### PAGINAFRAGMENT

# # # # # # #

Winkler Prins Encyclopedie

E. de Bruyne, G.B.J. Hiltermann en H.R. Hoetink (1947)

Gepubliceerd op 18-10-2023

WILLEM (Nederland)

betekenis & definitie

naam van enige koningen der NEDERLANDEN, tevens groothertogen van Luxemburg.

Willem I Frederik

(’s-Gravenhage 24 Aug. 1772 - Berlijn 12 Dec. 1843), zoon van stadhouder Willem V, studeerde te Leiden en maakte van 1789-1791 een reis door Duitsland, waar hij 1 Oct. 1791 huwde met Frederica Louisa Wilhelmina van Pruisen. Hij werd gouverneur van Breda, generaal der infanterie en lid van de Raad van State. In 1793 tot kapitein-generaal benoemd, streed hij, met zijn broeder prins Frederik, aan het hoofd der Nederlandse troepen in Noordbrabant, de Zuidelijke Nederlanden en Noord-Frankrijk. De nederlaag van Fleurus dwong de prinsen tot de terugtocht; 18 Jan. 1795 werden zij van hun commando ontheven door de stadhouder, met wie zij naar Engeland uitweken.

Energiek en ambitieus als Willem was, kon hij zich moeilijker dan zijn vader in de nu geschapen situatie schikken. Voor een herstel van het Huis van Oranje verwachtte hij meer steun van Pruisen dan van Engeland en zo trok hij naar Berlijn. Ook daar kreeg hij niet veel hulp, maar hij slaagde er in, contact te onderhouden met Oranjegezinden in de Bataafse Republiek. Een restauratie leek nabij, toen de Engelsen en Russen in 1799 landden in Noordholland. Willem had gretig deelgenomen aan de voorbereidingen en trachtte door beloften van hervormingen de gematigde Patriotten en de Katholieken te winnen. De 7de Sept. zette hij in Den Helder voet aan wal, maar stuitte bij de uitvoering van zijn plannen op onwil of passiviteit; de mislukking der expeditie noopte ook hem tot de aftocht.

In de hierop volgende jaren, waarin hij nu eens in Engeland, dan weer in Berlijn vertoefde, moet hij wel getwijfeld hebben aan de mogelijkheid van een restauratie: het politiek bestel leek zich te consolideren. Zo drong hij in 1802 in Parijs bij Napoleon aan op schadeloosstelling in Duitsland voor de in Nederland verloren positie. Napoleon bleek hiertoe bereid en zo kon Willem als vorst van Fulda de regering over dit gesaeculariseerde bisdom alsmede enkele abdijen en rijkssteden aanvaarden: zijn vader weigerde wel iedere schadeloosstelling, maar machtigde zijn zoon haar aan te nemen. Na de dood van Willem V aanvaardde hij ook het bestuur over Nassau, maar nog datzelfde jaar gingen het stamland en Fulda voor Willem verloren. Hij weigerde nl. tot de Rijnbond toe te treden en streed in de oorlog, die tussen Pruisen en Frankrijk uitbrak, als generaal in Pruisische dienst. Hij werd te Erfurt gevangen genomen, maar op parool vrijgelaten; hij slaagde niet in zijn herhaalde pogingen, Napoleon weer gunstig te stemmen, en zag zich nu beperkt tot zijn goederen in Silezië.

# # # # # # #

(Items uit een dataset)
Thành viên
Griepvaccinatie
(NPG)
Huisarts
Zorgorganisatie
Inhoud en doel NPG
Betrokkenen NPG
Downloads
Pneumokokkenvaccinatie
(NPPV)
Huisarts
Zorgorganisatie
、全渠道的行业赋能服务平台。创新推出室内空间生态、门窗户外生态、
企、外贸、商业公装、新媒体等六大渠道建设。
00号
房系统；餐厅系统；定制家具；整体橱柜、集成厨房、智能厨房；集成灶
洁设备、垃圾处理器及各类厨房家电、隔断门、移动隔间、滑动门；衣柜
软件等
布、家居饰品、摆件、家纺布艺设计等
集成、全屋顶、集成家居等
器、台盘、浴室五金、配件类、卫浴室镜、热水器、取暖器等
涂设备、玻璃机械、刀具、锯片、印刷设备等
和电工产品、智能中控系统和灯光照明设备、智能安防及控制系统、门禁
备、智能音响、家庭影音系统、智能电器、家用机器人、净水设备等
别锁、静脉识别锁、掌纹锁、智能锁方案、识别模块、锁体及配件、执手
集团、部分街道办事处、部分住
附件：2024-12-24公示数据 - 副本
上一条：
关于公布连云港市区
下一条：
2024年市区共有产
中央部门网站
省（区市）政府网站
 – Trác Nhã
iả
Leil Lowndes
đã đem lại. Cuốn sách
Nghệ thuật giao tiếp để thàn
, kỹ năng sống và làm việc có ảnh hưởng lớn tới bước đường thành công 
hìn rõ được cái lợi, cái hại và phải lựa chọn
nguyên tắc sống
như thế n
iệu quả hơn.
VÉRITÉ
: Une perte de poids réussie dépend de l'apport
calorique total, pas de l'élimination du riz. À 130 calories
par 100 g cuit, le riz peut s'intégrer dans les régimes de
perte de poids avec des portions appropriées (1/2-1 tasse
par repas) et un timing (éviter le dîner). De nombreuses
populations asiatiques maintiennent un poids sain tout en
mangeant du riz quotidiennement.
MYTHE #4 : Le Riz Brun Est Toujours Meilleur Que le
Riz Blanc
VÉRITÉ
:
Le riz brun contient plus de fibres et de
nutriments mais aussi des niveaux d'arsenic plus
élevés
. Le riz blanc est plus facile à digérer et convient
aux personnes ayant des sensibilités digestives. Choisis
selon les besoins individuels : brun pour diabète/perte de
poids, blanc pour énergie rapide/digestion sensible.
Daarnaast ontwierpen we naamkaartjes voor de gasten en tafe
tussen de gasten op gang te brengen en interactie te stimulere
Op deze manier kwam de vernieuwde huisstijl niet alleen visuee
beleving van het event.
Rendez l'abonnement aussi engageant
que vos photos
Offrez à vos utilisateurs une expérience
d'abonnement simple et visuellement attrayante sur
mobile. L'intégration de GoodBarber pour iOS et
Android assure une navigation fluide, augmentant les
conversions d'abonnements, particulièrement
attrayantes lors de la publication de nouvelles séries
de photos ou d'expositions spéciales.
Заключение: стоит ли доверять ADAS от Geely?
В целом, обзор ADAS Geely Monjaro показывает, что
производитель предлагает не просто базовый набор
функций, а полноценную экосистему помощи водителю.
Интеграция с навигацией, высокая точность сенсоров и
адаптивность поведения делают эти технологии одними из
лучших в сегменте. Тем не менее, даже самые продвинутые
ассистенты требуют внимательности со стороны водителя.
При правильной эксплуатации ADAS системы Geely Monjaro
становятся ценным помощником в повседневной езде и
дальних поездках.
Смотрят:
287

# # # # # # #

### DOEL VAN OEFENING
Met wie trouwde Willem I Frederik volgens het paginafragment op 1 oktober 1791?

### RESULTAAT VAN OEFENING
Met Frederica Louisa Wilhelmina van Pruisen.